▶ **Supplied passage**
=== Begin Enclosure ===
Roy's heard them all.

So I go alone.


You know, I have seriously given thought to askin' Jean to come with me.
Or MrsDeerHide.
Sorta backup....some one to ride shotgun.
A reason to leave when the pressure was too great to bare any longer.

And then thought against it becuz I'd rather keep them as friends...ones to call on when I REALLY NEEDED THEM.

In my car, it's 1985.
The Oldies Station on the radio....it seems natural for a Camaro to be playin' Heart and Stevie Nicks.
It's 37 degrees and I'm sweatin' like it's 224!!
I really dread this.
It's the only time I think I have ever driven the speed limit....the whole way.

Once I was there....I learned that my daughter had fallen and broken her ankle....she might not come.
I really just wanted to leave.
She's the only reason I went.
Well... maybe for my grandmother too.
She's 85.
She cries all the time now.
I can't bear that.
I'd take a bullet for her....and she cries all the time.

I pulled my shit together.
And tried to make the best of it.

My mother is there....and I have mother issues.
And made the best of it.

A surprise to everyone when EdithAnne does hobble in....needing a screw in her ankle...but it's a holiday....it'll wait.
Painkillers.
She and her husband gave my niece her baby's RubySlippers.

My Niece cried.

EdithAnne asked me if I wanted the hat and scarf I had crocheted for the baby back.
I held my tears back and said yes.
I'm glad I sent the top to Angie....at least I know where it went.
The hat comes back to me....I know where it went.

It was rough....really rough.....but I put on a brave face.
I know how to fake it.


I have to.


Pick up the pieces and go home.....

15 comments:

ZooKeeper said...

I'm so sorry that this has not been a happy time for you and understandably so. I love you lady! My thoughts are with you.

Kelly said...

What a horrible holiday for you. I'm glad it's over with.

MizAngie said...

I thought about you all day yesterday. Luckily I can multi-task since I got kinda blue for reasons of my own, too. Anyway, it's over. Christmas is over. There won't be another holiday that difficult. Deep breath.

Love ya.

VENTL8R said...

Damn.....

Grandmother Witch said...
=== End Enclosure ===
▶ **Saved entries**
=== Begin Enclosure ===
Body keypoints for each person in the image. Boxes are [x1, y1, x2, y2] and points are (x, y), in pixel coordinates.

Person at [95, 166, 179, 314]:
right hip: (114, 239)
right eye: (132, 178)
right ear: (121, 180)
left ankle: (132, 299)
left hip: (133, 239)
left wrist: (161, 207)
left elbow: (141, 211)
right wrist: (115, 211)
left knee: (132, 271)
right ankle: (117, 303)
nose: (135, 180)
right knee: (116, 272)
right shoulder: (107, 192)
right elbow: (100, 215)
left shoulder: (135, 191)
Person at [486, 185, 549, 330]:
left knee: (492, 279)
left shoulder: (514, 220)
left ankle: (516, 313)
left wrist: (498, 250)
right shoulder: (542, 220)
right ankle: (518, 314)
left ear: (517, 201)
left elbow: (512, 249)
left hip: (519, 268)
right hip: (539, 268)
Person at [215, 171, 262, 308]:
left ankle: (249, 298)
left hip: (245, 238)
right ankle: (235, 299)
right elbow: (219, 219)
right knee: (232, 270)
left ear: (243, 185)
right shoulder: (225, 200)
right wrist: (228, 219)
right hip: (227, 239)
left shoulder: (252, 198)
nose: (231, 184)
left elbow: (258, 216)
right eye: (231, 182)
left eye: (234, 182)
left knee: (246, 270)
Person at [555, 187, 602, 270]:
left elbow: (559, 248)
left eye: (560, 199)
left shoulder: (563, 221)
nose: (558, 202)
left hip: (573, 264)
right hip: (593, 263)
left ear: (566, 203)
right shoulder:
=== End Enclosure ===
Please carry on the blog post about the hard holiday family visit, picking up right after its final line.

Hey sweetheart, thanks for stopping by. I haven't been a good friend lately and I am sorry for that, because frankly Nadine, of all the bloggers you rock! Besides I have the sound working on my computer now and your music rocks too. Snow, I am so sick of it. Can't get the car out this morning, and my boss wants me to walk four blocks to get picked up and I just want to stay in. This sucks!
Blessed be

Becca said...

I am so sorry. Many hugs.

Big Dog Mom Pam said...

I'm sorry that it was so bad for you. But I do love your choice in music. Big hugs and puppy kisses to you.

M&Co. said...

Peace.

Jeankfl said...

I'd have gone, too.. Next time, maybe! I'm sorry, I knew this would be difficult. You know, the hospitals love knitted or crocheted caps for the NICU patients. Just sayin'. I'm sure you're just glad it's over. My thoughts have been with you.
hugs,
Jean

Gina (Mannyed) said...

Mz A. is right. This one is over. Love you, Nadine.

Mary Moore said...

Holidays can be so hard. I can relate.I'm glad you shared with us, and I'm hoping it made you feel a bit better.

Sherrie said...

~Especially big hugs~

Lorrie Veasey said...

God, I have known sorrow-
I have stood by helplessly,
as fate like a madly rushing, rising river,
Sullen and ruthless, swept from me everything worth
buying at life's mart;
Baby eyes, slowly clouding with death,
have pleaded for life,
As I stood by anxious and sorrowing,
but oh! how helpless.
Sorrow has squeezed my heart dry of all emotion,
Even the tears are gone from my eyes,
I smile-I smile, but God, I have known sorrow.

You have been kind, dear God, for I have known love-
Not mere white, hot passion, but a love so possessing,
Consuming, that no sacrifice was too great to keep it;
A love that hid me from every hurt,
taking me in its strong, tender arms
Up to a land peopled with fairies,
and carpeted with pale hyacinths.
I willingly bear the the lonliness-the sorrow-
Since I have known love.
-- Ruby Berkeley Goodwin

Billie said...

I'm sorry that this Christmas was so sad for you. I think some others will be right... this will be the hardest one and you made it through in one piece.

*hug*

Vickie said...

I send love & light. Heal soon okay.